→ TASK PROMPT: Nothing is to be output except the lines from the one containing "text_box [41, 960, 213, 1087]" through the end of the material, each reproduced exactly.

→ AVAILABLE DATA:
^^^^^^^^

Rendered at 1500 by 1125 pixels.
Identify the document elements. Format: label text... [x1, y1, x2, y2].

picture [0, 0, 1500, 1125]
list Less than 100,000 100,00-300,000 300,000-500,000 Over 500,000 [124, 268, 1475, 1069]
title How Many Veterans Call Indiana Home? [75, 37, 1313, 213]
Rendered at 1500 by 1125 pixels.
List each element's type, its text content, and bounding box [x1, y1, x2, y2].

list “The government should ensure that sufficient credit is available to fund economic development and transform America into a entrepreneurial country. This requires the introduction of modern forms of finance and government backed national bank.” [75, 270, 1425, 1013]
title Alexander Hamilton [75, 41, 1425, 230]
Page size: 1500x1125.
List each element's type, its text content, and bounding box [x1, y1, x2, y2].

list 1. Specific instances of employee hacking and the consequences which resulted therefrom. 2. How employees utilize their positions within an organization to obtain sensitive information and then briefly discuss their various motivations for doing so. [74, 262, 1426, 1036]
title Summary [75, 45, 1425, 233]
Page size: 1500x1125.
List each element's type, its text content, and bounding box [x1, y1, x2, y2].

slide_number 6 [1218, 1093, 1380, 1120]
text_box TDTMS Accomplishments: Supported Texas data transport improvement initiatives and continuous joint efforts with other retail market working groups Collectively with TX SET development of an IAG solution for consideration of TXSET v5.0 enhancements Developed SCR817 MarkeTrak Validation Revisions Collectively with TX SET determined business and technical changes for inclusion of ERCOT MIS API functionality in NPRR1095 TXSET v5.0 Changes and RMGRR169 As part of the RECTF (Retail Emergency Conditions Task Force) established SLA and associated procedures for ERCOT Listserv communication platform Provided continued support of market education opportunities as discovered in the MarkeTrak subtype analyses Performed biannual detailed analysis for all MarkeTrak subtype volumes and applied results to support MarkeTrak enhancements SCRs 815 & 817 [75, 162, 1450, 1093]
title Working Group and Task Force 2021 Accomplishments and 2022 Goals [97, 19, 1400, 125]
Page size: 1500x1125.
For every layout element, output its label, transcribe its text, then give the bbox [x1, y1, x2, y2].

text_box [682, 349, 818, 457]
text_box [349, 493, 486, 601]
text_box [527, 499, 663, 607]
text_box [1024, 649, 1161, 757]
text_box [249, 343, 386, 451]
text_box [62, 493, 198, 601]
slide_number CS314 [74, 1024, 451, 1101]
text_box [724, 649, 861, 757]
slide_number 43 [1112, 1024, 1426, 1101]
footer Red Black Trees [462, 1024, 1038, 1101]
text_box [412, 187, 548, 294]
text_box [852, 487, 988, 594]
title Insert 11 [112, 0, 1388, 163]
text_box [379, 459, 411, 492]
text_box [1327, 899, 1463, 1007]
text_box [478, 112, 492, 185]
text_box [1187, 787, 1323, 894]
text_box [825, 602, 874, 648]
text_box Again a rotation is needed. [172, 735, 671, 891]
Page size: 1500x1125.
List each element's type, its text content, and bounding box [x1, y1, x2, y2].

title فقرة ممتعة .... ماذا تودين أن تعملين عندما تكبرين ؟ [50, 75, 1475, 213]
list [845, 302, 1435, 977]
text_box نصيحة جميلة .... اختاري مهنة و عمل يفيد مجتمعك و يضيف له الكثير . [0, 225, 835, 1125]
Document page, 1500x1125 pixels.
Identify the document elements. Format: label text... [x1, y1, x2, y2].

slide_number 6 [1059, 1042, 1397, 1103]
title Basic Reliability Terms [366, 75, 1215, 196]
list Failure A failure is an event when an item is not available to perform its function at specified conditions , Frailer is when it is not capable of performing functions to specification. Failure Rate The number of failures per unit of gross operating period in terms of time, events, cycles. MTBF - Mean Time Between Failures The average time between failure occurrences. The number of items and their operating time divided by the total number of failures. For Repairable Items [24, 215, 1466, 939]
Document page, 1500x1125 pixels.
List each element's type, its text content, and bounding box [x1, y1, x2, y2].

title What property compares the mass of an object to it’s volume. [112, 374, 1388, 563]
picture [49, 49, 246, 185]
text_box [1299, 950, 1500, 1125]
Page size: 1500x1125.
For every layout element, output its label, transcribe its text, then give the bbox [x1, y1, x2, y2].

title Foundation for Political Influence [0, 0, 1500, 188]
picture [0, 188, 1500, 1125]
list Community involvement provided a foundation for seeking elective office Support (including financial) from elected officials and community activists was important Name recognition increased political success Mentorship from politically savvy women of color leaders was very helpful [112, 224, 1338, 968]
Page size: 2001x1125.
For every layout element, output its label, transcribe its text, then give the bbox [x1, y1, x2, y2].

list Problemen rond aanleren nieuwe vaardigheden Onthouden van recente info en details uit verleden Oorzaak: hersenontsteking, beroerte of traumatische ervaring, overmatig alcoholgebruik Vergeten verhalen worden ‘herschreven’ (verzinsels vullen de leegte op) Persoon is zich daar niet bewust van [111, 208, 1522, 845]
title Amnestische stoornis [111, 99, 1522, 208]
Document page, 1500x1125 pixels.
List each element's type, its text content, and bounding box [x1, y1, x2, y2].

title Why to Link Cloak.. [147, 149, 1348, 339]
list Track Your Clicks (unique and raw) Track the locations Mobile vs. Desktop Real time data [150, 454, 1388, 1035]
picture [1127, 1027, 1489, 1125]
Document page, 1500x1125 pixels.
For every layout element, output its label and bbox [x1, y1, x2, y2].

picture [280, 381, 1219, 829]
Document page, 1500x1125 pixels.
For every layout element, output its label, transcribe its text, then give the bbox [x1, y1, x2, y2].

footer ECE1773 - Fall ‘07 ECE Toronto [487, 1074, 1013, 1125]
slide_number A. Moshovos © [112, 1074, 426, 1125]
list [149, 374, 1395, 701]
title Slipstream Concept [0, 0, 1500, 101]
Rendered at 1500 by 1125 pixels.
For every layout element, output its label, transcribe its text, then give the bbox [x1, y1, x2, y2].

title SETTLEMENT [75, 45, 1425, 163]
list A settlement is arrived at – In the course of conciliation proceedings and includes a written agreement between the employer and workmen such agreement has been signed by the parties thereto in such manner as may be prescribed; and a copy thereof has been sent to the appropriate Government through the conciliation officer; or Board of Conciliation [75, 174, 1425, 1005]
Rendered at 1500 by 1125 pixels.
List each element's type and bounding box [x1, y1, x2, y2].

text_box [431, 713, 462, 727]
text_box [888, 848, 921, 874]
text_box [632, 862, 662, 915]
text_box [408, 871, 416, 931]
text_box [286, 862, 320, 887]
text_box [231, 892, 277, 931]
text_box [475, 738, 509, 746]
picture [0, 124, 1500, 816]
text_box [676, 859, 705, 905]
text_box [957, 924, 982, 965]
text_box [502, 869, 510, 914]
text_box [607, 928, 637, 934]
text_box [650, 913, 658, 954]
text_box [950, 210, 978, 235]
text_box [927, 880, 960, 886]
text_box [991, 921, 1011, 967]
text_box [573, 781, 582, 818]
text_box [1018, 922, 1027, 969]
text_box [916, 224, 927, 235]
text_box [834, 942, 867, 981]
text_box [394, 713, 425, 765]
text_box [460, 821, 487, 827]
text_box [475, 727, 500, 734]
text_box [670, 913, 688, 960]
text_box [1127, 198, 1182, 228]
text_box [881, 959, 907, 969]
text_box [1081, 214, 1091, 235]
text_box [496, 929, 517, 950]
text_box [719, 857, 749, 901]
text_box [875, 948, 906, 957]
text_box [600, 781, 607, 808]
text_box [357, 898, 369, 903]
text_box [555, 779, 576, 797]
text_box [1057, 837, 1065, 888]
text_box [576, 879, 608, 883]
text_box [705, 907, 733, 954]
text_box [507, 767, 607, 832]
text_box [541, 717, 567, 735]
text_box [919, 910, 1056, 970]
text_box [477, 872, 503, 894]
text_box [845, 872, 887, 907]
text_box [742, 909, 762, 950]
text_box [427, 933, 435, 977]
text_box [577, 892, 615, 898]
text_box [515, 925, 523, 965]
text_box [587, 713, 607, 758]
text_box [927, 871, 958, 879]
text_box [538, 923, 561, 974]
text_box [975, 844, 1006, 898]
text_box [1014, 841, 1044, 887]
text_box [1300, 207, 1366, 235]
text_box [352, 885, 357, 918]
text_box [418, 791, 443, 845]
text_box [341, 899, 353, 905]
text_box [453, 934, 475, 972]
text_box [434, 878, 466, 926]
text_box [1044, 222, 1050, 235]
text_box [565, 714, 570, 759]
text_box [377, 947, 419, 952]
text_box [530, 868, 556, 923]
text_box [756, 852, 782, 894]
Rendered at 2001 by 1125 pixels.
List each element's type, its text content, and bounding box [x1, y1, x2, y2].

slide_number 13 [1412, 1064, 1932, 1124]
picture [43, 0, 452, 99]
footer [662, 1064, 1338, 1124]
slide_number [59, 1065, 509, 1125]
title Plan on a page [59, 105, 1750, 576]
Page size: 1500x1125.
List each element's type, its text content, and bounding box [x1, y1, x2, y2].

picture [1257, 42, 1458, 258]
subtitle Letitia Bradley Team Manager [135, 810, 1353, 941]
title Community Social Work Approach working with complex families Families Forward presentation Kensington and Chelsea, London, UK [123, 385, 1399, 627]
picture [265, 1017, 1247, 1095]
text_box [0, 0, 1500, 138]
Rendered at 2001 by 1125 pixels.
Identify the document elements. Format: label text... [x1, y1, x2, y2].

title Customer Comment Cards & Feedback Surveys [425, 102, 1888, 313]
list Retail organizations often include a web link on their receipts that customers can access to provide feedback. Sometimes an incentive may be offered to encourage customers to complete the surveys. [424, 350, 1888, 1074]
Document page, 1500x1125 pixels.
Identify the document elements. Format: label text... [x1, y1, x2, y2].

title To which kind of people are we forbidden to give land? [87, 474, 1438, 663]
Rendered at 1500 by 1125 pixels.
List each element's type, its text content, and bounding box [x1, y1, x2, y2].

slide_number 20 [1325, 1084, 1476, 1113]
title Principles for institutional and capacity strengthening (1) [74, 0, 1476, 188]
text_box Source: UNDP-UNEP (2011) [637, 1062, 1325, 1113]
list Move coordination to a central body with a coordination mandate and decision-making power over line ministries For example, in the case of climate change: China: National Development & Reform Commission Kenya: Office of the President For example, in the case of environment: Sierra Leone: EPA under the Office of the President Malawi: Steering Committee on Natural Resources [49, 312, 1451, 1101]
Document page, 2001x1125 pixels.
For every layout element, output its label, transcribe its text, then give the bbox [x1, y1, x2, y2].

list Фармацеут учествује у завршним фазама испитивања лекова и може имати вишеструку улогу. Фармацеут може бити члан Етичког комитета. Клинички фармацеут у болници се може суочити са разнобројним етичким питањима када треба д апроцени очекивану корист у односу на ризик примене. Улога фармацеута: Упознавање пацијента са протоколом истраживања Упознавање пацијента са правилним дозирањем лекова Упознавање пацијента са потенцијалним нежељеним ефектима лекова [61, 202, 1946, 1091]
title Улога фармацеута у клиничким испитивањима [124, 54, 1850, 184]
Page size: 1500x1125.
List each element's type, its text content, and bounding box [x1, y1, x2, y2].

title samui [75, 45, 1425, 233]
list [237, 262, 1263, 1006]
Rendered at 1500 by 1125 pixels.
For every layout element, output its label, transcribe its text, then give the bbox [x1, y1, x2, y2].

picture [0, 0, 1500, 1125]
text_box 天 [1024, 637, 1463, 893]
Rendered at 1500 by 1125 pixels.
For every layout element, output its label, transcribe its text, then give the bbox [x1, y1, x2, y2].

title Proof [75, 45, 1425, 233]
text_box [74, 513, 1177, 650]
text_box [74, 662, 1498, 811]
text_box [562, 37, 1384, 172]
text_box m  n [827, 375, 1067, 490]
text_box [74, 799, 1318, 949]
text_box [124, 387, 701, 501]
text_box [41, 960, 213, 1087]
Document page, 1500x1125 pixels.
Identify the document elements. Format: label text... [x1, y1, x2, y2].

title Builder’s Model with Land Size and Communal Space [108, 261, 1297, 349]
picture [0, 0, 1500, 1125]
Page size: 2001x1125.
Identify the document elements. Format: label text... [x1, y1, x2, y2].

^^^^^^^^

→ EXERCISE ANSWER:
text_box [41, 960, 213, 1087]
Document page, 1500x1125 pixels.
Identify the document elements. Format: label text... [x1, y1, x2, y2].

title Builder’s Model with Land Size and Communal Space [108, 261, 1297, 349]
picture [0, 0, 1500, 1125]
Page size: 2001x1125.
Identify the document elements. Format: label text... [x1, y1, x2, y2].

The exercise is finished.